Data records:
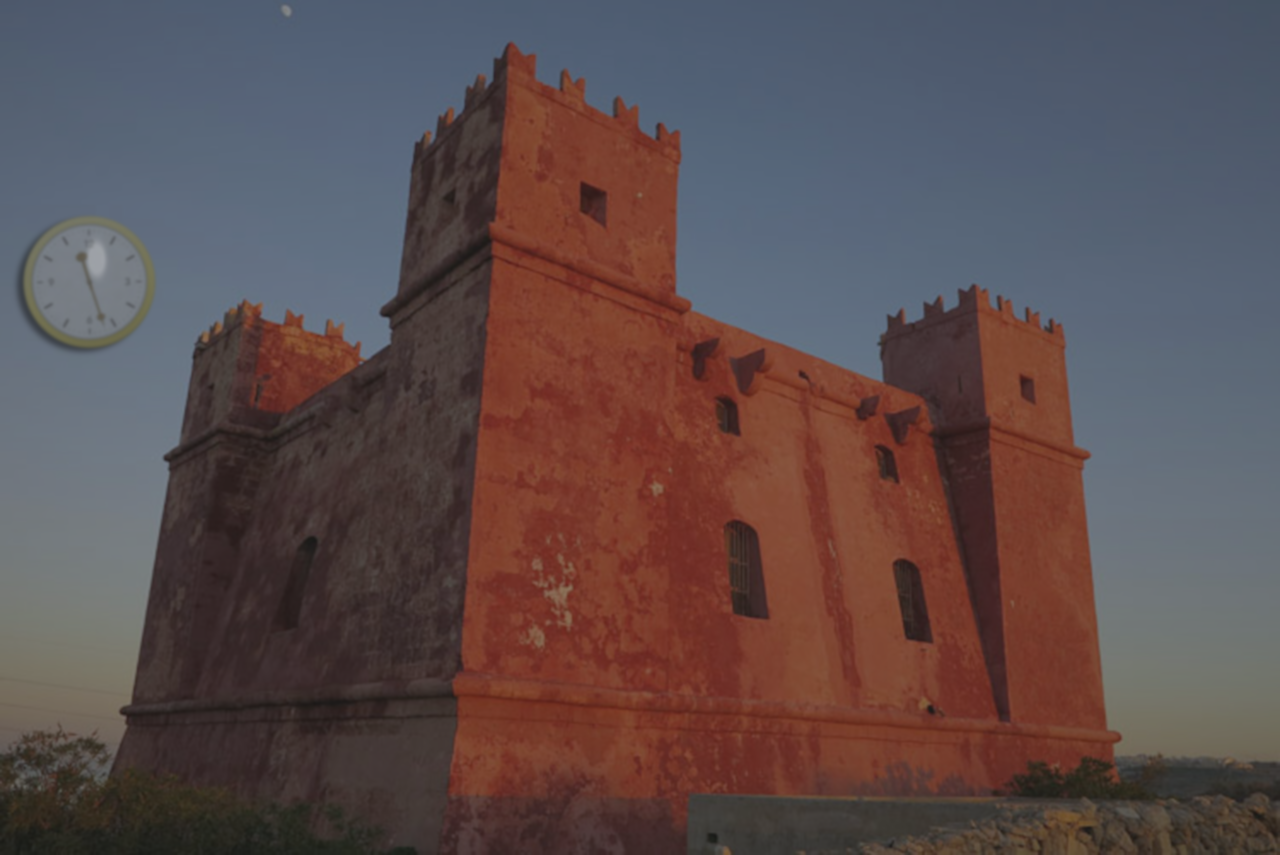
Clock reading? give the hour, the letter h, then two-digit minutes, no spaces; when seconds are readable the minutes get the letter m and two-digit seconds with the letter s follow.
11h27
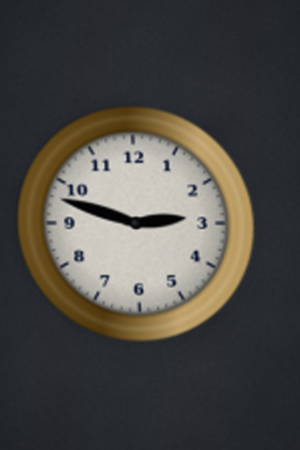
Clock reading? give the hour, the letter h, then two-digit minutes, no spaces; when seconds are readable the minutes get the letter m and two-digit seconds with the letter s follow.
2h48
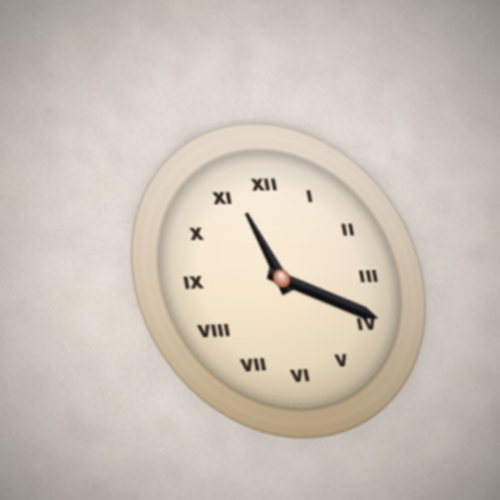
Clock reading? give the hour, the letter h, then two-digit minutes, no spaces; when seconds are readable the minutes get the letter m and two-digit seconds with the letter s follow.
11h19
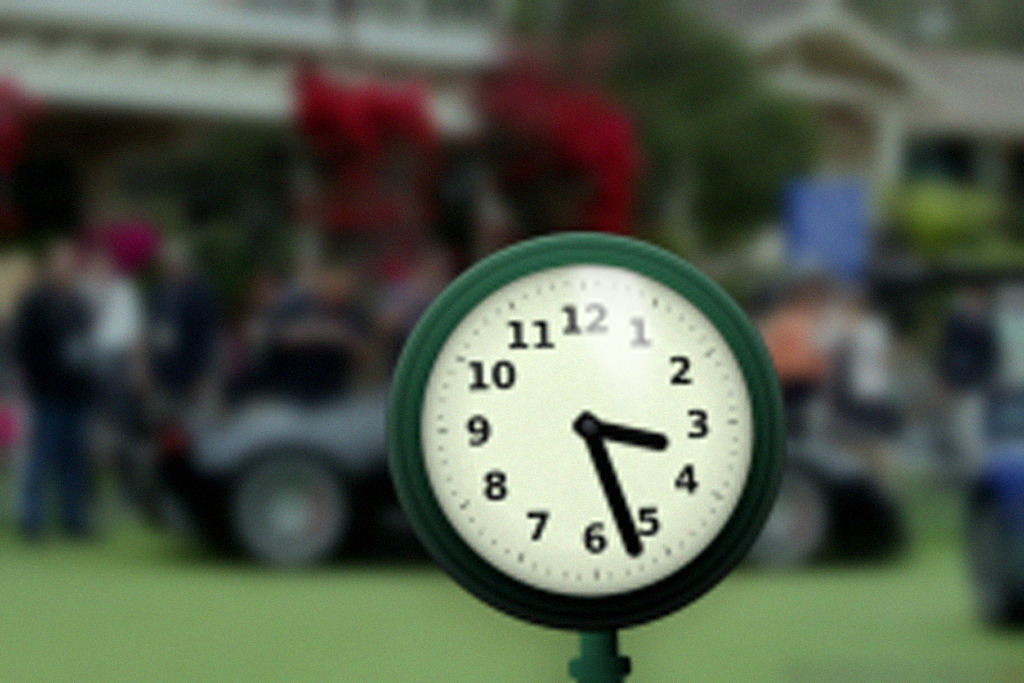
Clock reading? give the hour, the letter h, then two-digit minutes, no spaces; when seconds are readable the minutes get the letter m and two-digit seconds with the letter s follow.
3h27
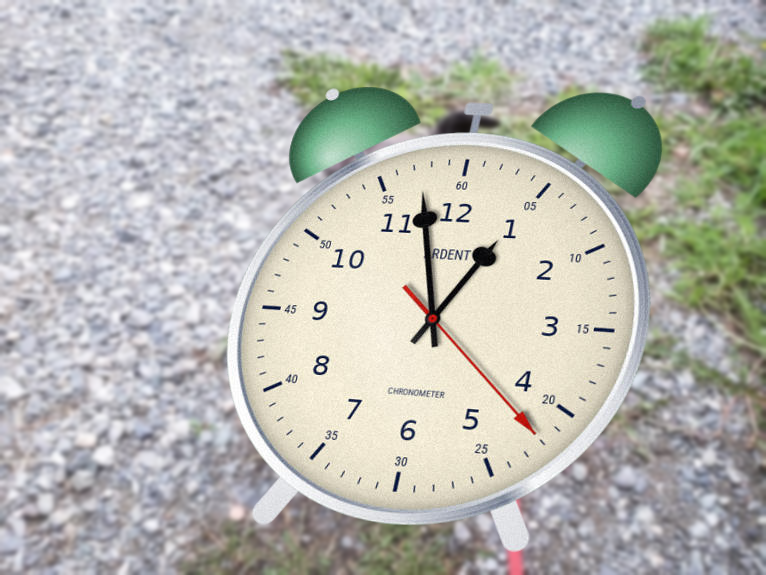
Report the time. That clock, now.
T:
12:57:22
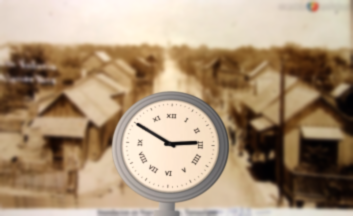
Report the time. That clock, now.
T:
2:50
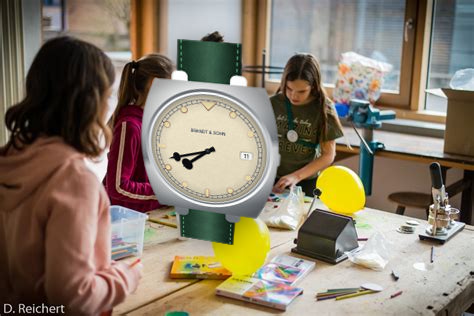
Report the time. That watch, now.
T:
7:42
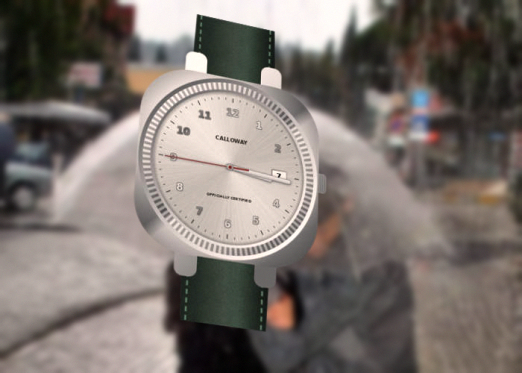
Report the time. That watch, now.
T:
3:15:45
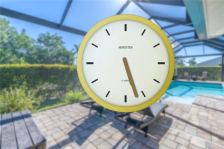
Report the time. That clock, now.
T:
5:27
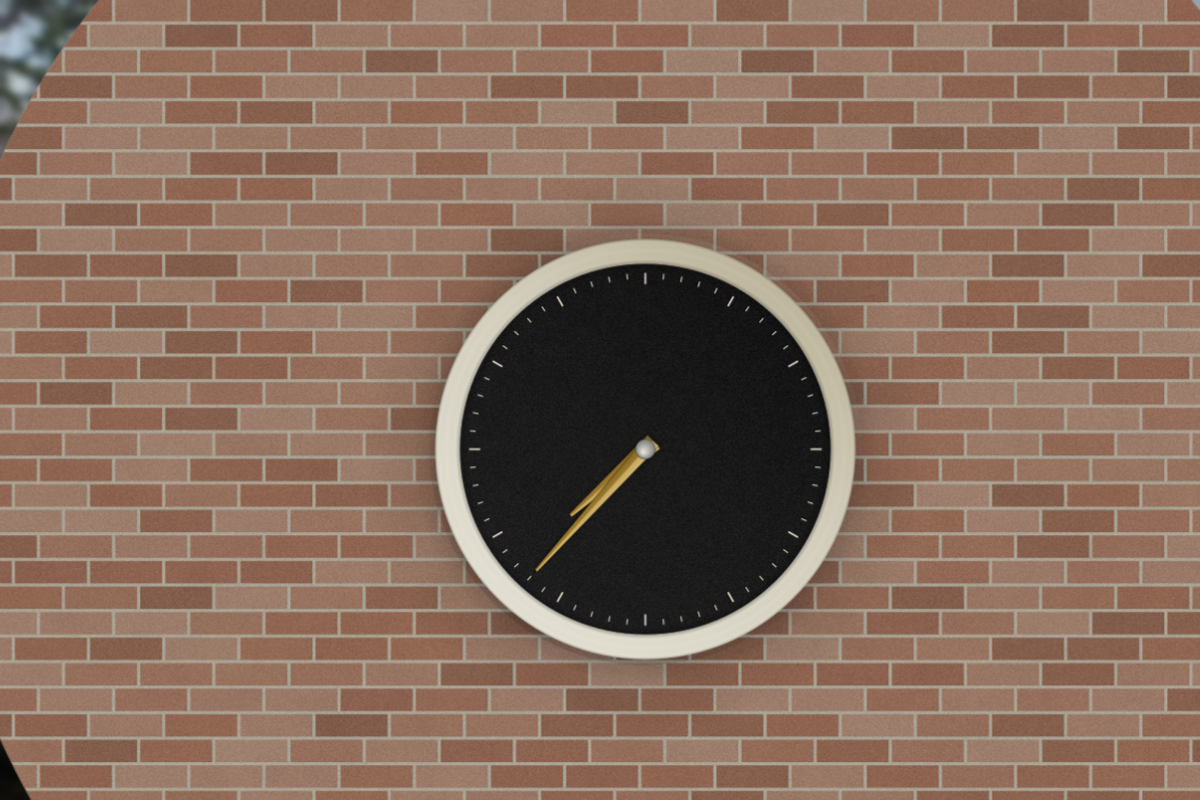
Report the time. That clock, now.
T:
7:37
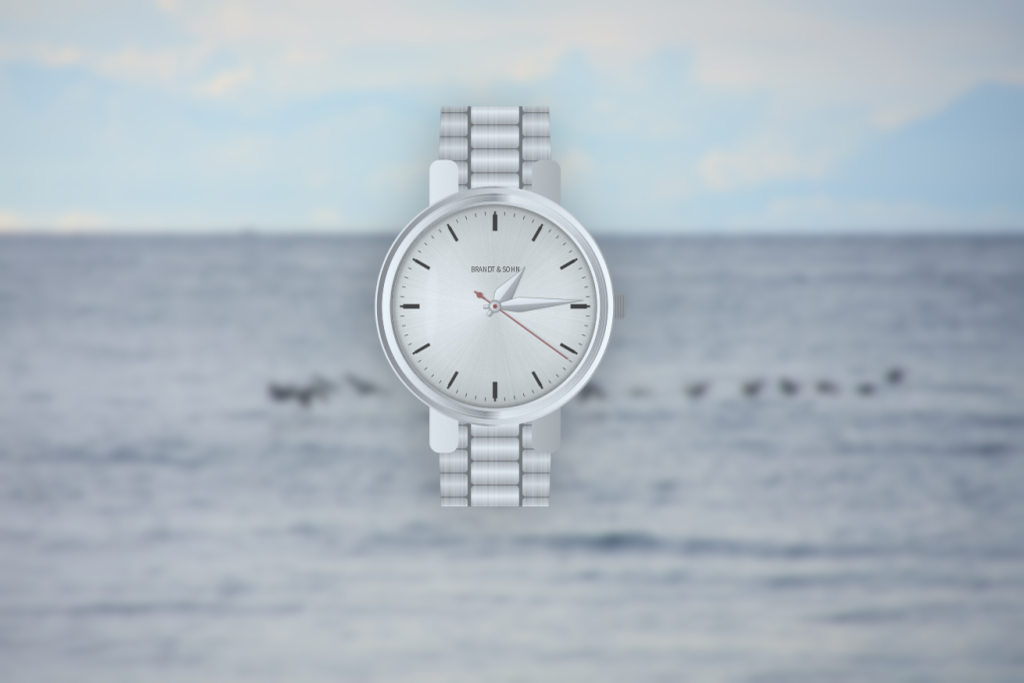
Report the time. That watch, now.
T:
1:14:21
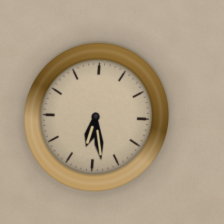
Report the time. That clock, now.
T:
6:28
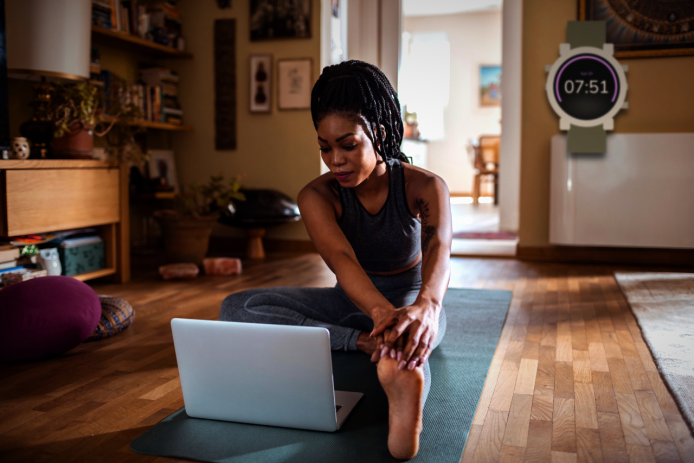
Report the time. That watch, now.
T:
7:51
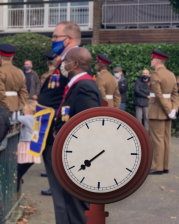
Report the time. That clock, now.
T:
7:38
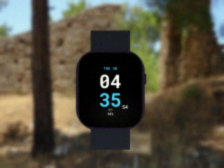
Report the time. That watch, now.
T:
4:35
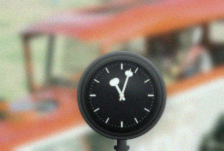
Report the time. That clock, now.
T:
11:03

### What is being asked
Can you copy every line above word for word, leaving out the pictures?

### Written reply
Clock reading? give the hour, the letter h, then two-digit minutes, no spaces; when seconds are readable the minutes get the letter m and two-digit seconds with the letter s follow.
11h27
Clock reading? give the hour, the letter h, then two-digit minutes, no spaces; when seconds are readable the minutes get the letter m and two-digit seconds with the letter s follow.
2h48
Clock reading? give the hour, the letter h, then two-digit minutes, no spaces; when seconds are readable the minutes get the letter m and two-digit seconds with the letter s follow.
11h19
Clock reading? give the hour, the letter h, then two-digit minutes, no spaces; when seconds are readable the minutes get the letter m and two-digit seconds with the letter s follow.
3h27
Report the time. That clock, now.
T:
12:57:22
Report the time. That clock, now.
T:
2:50
Report the time. That watch, now.
T:
7:42
Report the time. That watch, now.
T:
3:15:45
Report the time. That clock, now.
T:
5:27
Report the time. That clock, now.
T:
7:37
Report the time. That watch, now.
T:
1:14:21
Report the time. That clock, now.
T:
6:28
Report the time. That watch, now.
T:
7:51
Report the time. That clock, now.
T:
7:38
Report the time. That watch, now.
T:
4:35
Report the time. That clock, now.
T:
11:03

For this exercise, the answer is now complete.